→ REQUIRED WORK:
Copy verbatim the stretch of records from the line containing "Where is 19:45 nearest to the value 9?" through the line containing "CPUUsageRate(%)", both included.

┌─ AVAILABLE DATA

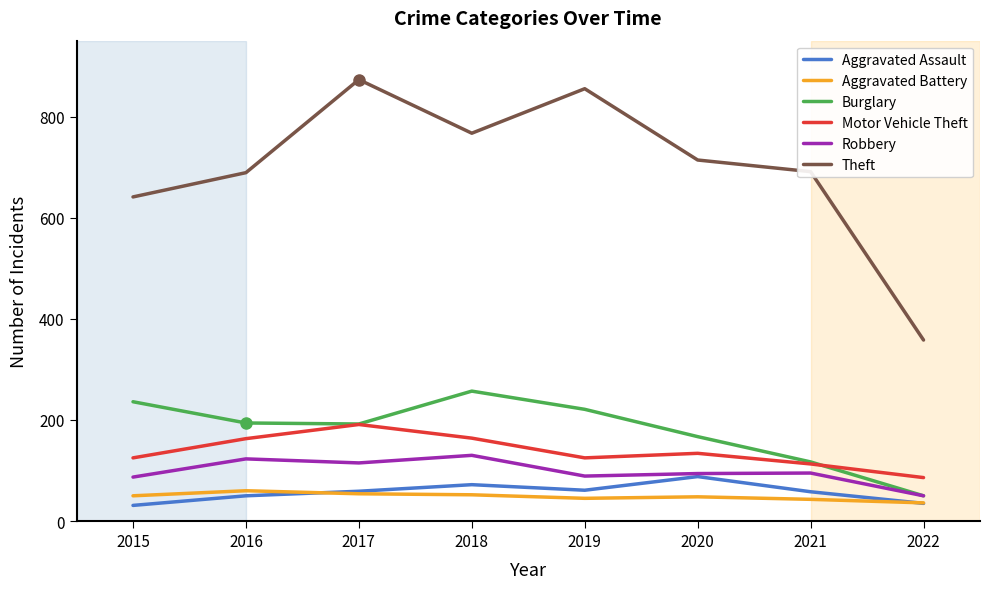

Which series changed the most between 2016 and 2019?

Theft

└─
┌─ AVAILABLE DATA

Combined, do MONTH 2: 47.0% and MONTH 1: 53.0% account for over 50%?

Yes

└─
┌─ AVAILABLE DATA

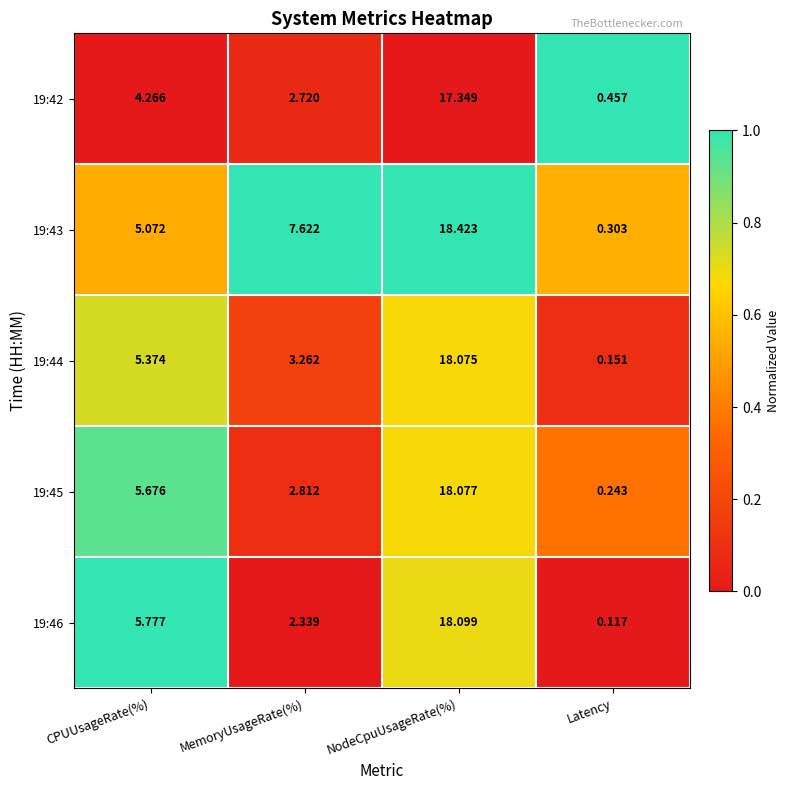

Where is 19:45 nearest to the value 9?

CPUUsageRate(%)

└─

→ YOUR RESPONSE:
Where is 19:45 nearest to the value 9?

CPUUsageRate(%)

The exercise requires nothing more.